Of course Grewal, like Di Iorio, has been working a second job. And maybe they compensate him well. Grewal’s disclosure to the Ethics Commissioner shows that on top of his $170,000 MP annual salary, Grewal gets paid by law firm Gahir & Associates and ZGemi Inc., a construction company. His services provided are unclear.
But what is clear is, should Grewal ever appear in the Parliamentary precinct again, reporters will ask the MP what he does for these two companies and the source of his magic $1 million. Or, said differently, we can probably be assured Grewal will never again show up to the Commons.
And that might suit the Liberals fine. Brampton East is no Liberal bastion. The NDP swept the area in this spring’s provincial election. In the 2011 federal election, Conservatives took it. There’s a good chance the NDP or Conservatives would take Brampton East if it actually came open. Threatening to quit and actually causing a byelection might be the last card Grewal could play against Holland and Trudeau.
But, as Di Iorio figured out, that card expires on Jan. 22. In late September, Liberal Whip Holland reported Di Iorio would quit his seat this fall. But again it seems Holland let the errant Liberal MP slip through his fingers. On Nov. 6, Di Iorio promised he will really quit on Tuesday, Jan. 22—and that’s a very significant date on the electoral calendar, if Bill C-76 passes.
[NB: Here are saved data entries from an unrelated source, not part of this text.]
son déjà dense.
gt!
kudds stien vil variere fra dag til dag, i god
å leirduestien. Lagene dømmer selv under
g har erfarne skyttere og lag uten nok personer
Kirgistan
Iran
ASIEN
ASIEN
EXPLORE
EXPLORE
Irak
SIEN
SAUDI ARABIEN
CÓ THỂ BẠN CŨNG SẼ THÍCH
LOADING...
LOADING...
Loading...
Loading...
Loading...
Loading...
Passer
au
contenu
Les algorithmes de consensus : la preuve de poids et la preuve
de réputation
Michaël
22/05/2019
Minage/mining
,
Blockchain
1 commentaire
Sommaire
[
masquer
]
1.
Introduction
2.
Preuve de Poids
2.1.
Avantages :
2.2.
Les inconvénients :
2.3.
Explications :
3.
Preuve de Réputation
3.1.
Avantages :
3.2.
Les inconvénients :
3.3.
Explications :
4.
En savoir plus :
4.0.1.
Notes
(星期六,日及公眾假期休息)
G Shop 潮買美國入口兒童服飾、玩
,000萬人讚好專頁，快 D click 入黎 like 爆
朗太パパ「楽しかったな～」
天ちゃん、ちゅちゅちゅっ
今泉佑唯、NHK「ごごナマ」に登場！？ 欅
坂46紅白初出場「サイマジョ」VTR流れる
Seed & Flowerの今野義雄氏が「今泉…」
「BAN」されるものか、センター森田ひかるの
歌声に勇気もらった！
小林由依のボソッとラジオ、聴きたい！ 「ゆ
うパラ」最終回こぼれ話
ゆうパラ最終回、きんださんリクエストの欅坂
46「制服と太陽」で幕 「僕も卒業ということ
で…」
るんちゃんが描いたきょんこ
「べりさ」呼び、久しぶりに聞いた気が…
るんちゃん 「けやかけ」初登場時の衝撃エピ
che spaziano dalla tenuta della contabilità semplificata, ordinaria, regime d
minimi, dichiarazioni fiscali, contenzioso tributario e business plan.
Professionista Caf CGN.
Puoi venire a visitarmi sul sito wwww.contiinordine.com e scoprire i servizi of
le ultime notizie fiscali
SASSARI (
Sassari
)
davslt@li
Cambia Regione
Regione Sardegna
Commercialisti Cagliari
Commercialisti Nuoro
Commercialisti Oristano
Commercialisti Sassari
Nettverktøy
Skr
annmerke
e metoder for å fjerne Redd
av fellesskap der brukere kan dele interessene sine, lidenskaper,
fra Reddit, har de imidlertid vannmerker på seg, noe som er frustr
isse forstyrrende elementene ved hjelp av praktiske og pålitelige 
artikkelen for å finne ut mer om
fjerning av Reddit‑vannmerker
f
Bill C-76, currently in the Senate, would prohibit any byelection call within nine months of a scheduled general election date. The next general election is Oct. 21, 2019. Nine months prior is Jan. 21. Of all days to retire, Nicola Di Iorio has selected the exact first day that blocks a byelection call.
Motives for avoiding a byelection in Saint-Leonard—Saint-Michel could be related to a battle between Di Iorio and the PMO on the ordination of the next candidate in this Liberal bastion. But these Liberal games within games are not for us to know.
It’s all enough to make your head spin. But Liberal games are not the people’s concern. Trudeau and Holland failed on Di Iorio and Grewal. And if either seat still isn’t vacated on Jan. 21, it’s Trudeau and Holland who should explain why the people of Saint-Leonard—Saint-Michaeand Brampton East get no vote while their unquit MPs double-dip and don’t work.